Background: Recent analysis of the mouse transcriptional data has revealed the existence of approximately 34,000 messenger-like non-coding RNAs (ml-ncRNAs). Whereas the functional properties of these ml-ncRNAs are beginning to be unravelled, no functional information is available for the large majority of these transcripts.
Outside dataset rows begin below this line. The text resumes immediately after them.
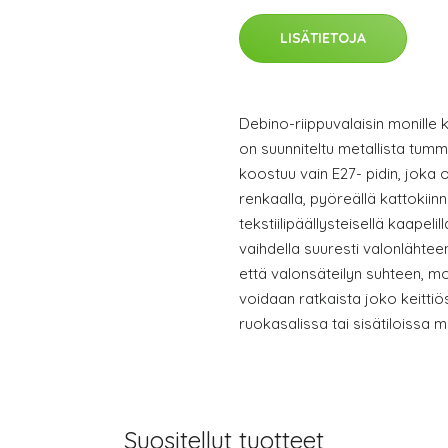
LISÄTIETOJA
Debino-riippuvalaisin monille k
on suunniteltu metallista tu
koostuu vain E27- pidin, joka on
renkaalla, pyöreällä kattokiinni
tekstiilipäällysteisellä kaapeli
vaihdella suuresti valonlähte
että valonsäteilyn suhteen, m
voidaan ratkaista joko keitti
ruokasalissa tai sisätiloissa
Suositellut tuotteet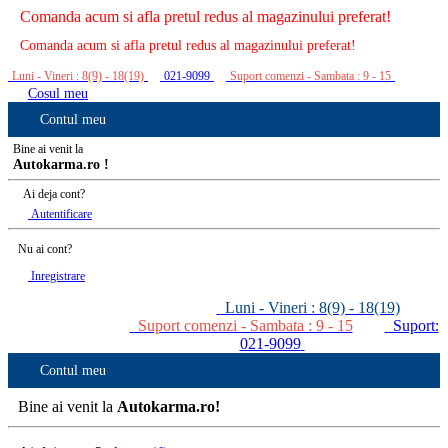
Comanda acum si afla pretul redus al magazinului preferat!
Comanda acum si afla pretul redus al magazinului preferat!
Luni - Vineri : 8(9) - 18(19)
021-9099
Suport comenzi - Sambata : 9 - 15
Cosul meu
Contul meu
Bine ai venit la
Autokarma.ro !
Ai deja cont?
Autentificare
Nu ai cont?
Inregistrare
Luni - Vineri : 8(9) - 18(19)
Suport comenzi - Sambata : 9 - 15
Suport:
021-9099
Contul meu
Bine ai venit la
Autokarma.ro!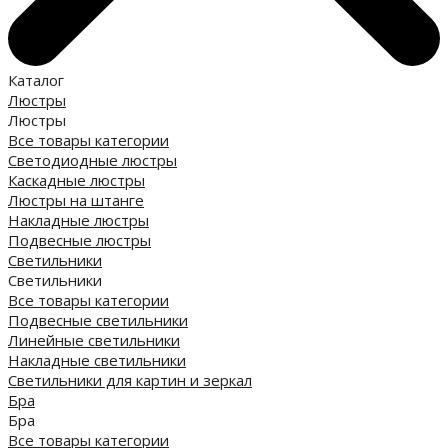
Каталог
Люстры
Люстры
Все товары категории
Светодиодные люстры
Каскадные люстры
Люстры на штанге
Накладные люстры
Подвесные люстры
Светильники
Светильники
Все товары категории
Подвесные светильники
Линейные светильники
Накладные светильники
Светильники для картин и зеркал
Бра
Бра
Все товары категории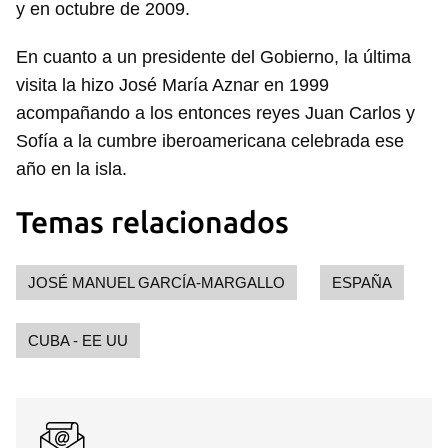
y en octubre de 2009.
En cuanto a un presidente del Gobierno, la última
Guardar como favorito
visita la hizo José María Aznar en 1999
acompañando a los entonces reyes Juan Carlos y
Para poder guardar como favorito, primero has de
iniciar sesión con tu cuenta de 14ymedio.
Sofía a la cumbre iberoamericana celebrada ese
año en la isla.
INICIAR SESIÓN
CANCELAR
Temas relacionados
JOSÉ MANUEL GARCÍA-MARGALLO
ESPAÑA
CUBA - EE UU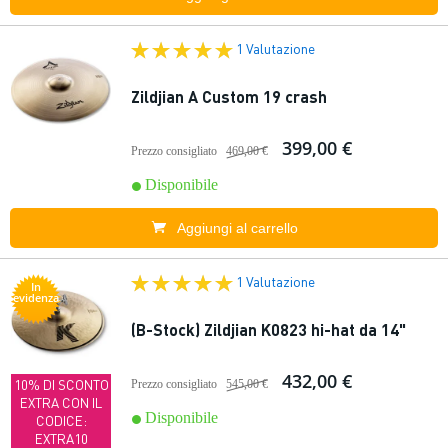
1 Valutazione
Zildjian A Custom 19 crash
399,00 €
Prezzo consigliato
469,00 €
Disponibile
Aggiungi al carrello
1 Valutazione
In
evidenza
(B-Stock) Zildjian K0823 hi-hat da 14"
432,00 €
10% DI SCONTO
Prezzo consigliato
545,00 €
EXTRA CON IL
Disponibile
CODICE:
EXTRA10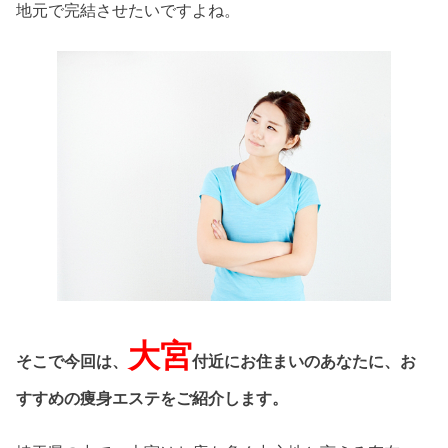
地元で完結させたいですよね。
大宮
そこで今回は、
付近にお住まいのあなたに、お
すすめの痩身エステをご紹介します。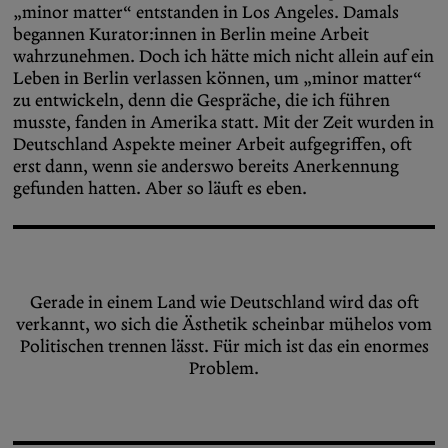
„minor matter“ entstanden in Los Angeles. Damals
begannen Kurator:innen in Berlin meine Arbeit
wahrzunehmen. Doch ich hätte mich nicht allein auf ein
Leben in Berlin verlassen können, um „minor matter“
zu entwickeln, denn die Gespräche, die ich führen
musste, fanden in Amerika statt. Mit der Zeit wurden in
Deutschland Aspekte meiner Arbeit aufgegriffen, oft
erst dann, wenn sie anderswo bereits Anerkennung
gefunden hatten. Aber so läuft es eben.
Gerade in einem Land wie Deutschland wird das oft
verkannt, wo sich die Ästhetik scheinbar mühelos vom
Politischen trennen lässt. Für mich ist das ein enormes
Problem.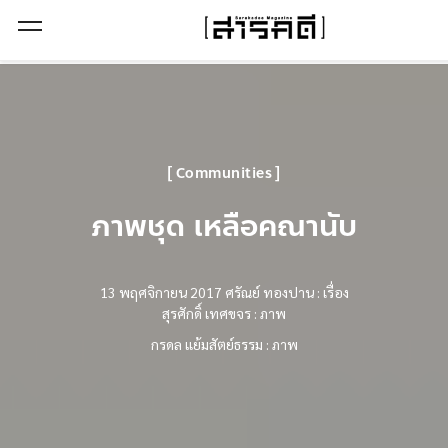
Open Menu
Communities
ภาพชุด เหลือคณานับ
13 พฤศจิกายน 2017
ศรัณย์ ทองปาน : เรื่อง
สุรศักดิ์ เทศขจร : ภาพ
กรดล แย้มสัตย์ธรรม : ภาพ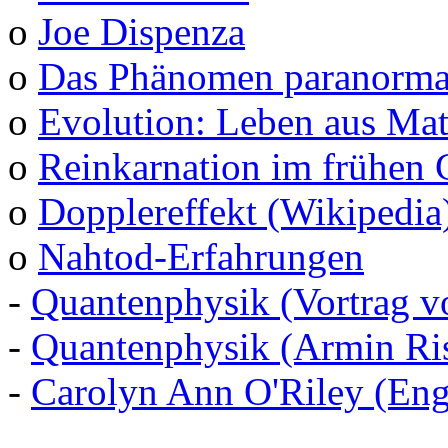
o
Joe Dispenza
o
Das Phänomen paranormal
o
Evolution: Leben aus Mat
o
Reinkarnation im frühen 
o
Dopplereffekt (Wikipedia
o
Nahtod-Erfahrungen
-
Quantenphysik (Vortrag v
-
Quantenphysik (Armin Ris
-
Carolyn Ann O'Riley (Eng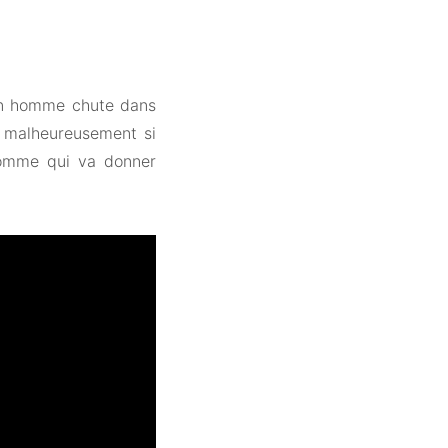
 Un homme chute dans
ve malheureusement si
’homme qui va donner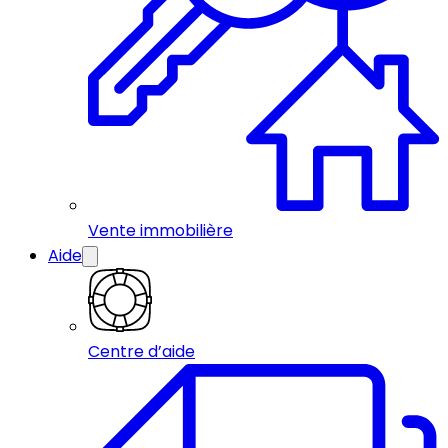
Vente immobilière
Aide
Centre d’aide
Results: A few ml-ncRNA have been shown to have genomic loci that overlap with microRNA loci, leading us to suspect that a fraction of ml-ncRNA may encode microRNAs. We therefore developed an algorithm (PriMir) for specifically detecting potential microRNA-encoding transcripts in the entire set of 34,030 mouse full-length ml-ncRNAs. In combination with mouse-rat sequence conservation, this algorithm detected 97 (80 of them were novel) strong miRNA-encoding candidates, and for 52 of these we obtained experimental evidence for the existence of their corresponding mature microRNA by microarray and stem-loop RT-PCR. Sequence analysis of the microRNA-encoding RNAs revealed an internal motif, whose presence correlates strongly (R2 = 0.9, P-value = 2.2 x 10(-16)) with the occurrence of stem-loops with characteristics of known pre-miRNAs, indicating the presence of a larger number microRNA-encoding RNAs (from 300 up to 800) in the ml-ncRNAs population.
Conclusion: Our work highlights a unique group of ml-ncRNAs and offers clues to their functions.